Problem: The lines wanted are those in the data below that include "Example".

═══ Material for the task ═══

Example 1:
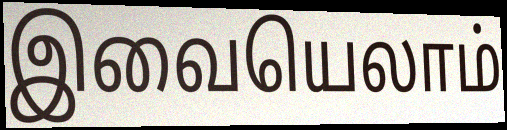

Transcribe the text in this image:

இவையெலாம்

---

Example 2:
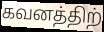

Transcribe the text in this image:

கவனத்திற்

═══
═══ Material for the task ═══

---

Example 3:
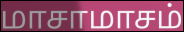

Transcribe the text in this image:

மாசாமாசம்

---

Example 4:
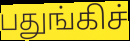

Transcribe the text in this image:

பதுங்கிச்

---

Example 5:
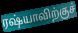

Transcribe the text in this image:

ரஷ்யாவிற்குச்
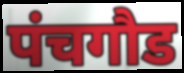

═══

Answer to this problem:
Example 1:
Example 2:
Example 3:
Example 4:
Example 5:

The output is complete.